2014年6月

【みえDE川柳】 お題:じめじめ

天 じめじめとしてるポストの中までも/久実さん

宮村典子先生 梅雨最中、じめじめ満載の句。「ポストの中までも」には、物理的なじめじめに、作者の心理的なじめじめ状態が投影されている。
もしかしたら、作者が出そうとしている手紙は、とても気の重い内容なのかも知れない。
「してる」が気になるが、リズムを考慮しての策だろう。さらりと書いて思いの深い作品である。

 

地 ナメクジがくつろぐ植木鉢の裏/アラレさん

宮村典子先生 なめくじが「くつろぐ」という措辞(言葉の使い方)に感心。じめじめという言葉を使わず(題を読み込まず)に、「じめじめ感」を上手に表現している。意外な着想は川柳を生かす力。この感覚を大事にしてほしい。
くつろげる場所、あなたにもありますか?と問われているような気もする。

 

人 紫陽花を発光させる梅雨の空/豊後ぶんごさん

宮村典子先生 あじさいは咲き始めの白っぽい青色から、徐々に色合いと濃さを変えていく。
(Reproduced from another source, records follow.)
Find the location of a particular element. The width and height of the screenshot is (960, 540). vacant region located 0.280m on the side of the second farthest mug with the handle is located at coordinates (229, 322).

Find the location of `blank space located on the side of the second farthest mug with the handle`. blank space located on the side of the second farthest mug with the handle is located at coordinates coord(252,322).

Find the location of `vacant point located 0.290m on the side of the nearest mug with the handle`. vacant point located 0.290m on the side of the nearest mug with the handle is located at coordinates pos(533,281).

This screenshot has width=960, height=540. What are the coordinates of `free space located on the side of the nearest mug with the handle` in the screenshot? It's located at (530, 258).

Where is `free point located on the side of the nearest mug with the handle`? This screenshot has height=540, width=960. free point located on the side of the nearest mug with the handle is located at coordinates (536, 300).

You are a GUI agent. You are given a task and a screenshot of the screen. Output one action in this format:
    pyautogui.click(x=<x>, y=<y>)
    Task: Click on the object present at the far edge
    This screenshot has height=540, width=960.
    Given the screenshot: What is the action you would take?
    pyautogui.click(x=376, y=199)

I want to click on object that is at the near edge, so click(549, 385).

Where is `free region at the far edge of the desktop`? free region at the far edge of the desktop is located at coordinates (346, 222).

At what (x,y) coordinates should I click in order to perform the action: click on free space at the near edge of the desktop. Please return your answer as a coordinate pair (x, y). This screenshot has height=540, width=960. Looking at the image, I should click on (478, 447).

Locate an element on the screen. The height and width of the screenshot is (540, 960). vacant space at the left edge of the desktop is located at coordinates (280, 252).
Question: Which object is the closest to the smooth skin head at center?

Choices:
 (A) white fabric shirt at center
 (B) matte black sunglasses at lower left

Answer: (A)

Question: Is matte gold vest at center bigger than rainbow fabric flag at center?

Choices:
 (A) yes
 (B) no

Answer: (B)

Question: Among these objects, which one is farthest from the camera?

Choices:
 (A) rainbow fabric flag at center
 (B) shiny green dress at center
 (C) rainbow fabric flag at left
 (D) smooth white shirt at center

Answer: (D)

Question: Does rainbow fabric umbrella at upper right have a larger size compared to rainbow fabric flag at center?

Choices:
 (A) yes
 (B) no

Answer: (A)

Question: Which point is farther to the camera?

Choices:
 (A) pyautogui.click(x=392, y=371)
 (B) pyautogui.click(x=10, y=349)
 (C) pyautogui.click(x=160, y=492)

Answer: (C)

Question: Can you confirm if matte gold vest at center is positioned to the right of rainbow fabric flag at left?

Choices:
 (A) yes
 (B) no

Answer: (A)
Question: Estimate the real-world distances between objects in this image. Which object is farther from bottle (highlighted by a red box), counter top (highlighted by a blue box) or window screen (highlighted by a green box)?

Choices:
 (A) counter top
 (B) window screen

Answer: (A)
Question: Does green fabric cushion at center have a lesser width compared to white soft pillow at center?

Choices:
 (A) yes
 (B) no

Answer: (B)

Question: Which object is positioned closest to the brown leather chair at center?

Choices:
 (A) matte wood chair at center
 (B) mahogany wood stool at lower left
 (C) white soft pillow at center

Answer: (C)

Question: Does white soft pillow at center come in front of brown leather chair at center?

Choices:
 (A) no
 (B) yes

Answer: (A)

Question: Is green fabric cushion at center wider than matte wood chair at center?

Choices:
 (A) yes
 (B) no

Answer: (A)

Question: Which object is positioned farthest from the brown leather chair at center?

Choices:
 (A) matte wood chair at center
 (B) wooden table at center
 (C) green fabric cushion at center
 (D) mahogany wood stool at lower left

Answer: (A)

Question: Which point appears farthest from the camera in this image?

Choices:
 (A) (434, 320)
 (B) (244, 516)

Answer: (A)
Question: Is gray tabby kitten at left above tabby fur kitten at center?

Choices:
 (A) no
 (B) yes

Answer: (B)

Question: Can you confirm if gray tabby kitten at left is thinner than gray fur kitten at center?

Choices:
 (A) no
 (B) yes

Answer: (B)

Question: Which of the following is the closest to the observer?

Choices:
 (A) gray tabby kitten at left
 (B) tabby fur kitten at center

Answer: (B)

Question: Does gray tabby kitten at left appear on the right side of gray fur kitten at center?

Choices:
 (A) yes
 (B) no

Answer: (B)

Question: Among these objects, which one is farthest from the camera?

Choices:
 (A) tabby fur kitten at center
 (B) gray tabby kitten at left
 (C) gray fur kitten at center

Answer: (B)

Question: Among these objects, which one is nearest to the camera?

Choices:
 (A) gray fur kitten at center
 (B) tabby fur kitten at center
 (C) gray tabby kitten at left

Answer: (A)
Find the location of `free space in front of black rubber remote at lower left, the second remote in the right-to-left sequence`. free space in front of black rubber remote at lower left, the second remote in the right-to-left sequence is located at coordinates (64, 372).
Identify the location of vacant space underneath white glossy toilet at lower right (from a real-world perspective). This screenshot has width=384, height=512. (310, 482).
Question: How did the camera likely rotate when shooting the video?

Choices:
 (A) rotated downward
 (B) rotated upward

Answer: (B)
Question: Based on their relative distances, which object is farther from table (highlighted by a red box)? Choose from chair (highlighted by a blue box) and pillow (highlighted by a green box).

まさに七変化である。その変化を「発光させる」と表現したのは作者の感性。梅雨の季節だからこそあじさいのすてきな風情に出会えるのだ…と詠む、作者のプラス思考に共感する。

 

<入選>

紫陽花の色香に迷うカタツムリ/あさか舞さん

じめじめの畑でみみず恋をする/大和撫子さん

じめじめを相合傘がはね返す/しゅうさんさん

部屋干しでシャツも嫉妬も生乾き/颯爽さん

なにもかもうやむやのまま雨止まず/西口勝久さん

じめじめを日帰りの湯に捨てに行く/竹島晃さん

みなネアカうちに除湿機いりません/磯の香りさん

 

宮村典子先生  宮村典子先生

今月の課題「じめじめ」は作りにくかったかも…と心配していましたが、なかなかユニークな作品があり安心しました。
ただ「あじさい」「カタツムリ」「部屋干し」「除湿機」「ナメクジ」「じめじめ…」を使った同想句も多くありました。
そんな中、それぞれからの発想、気付きに意外性があり、心象句また、明るく楽しい気持ちをうまく表現した句が今月の入選10句です。観賞して、今後の作句の参考にしてくださいね。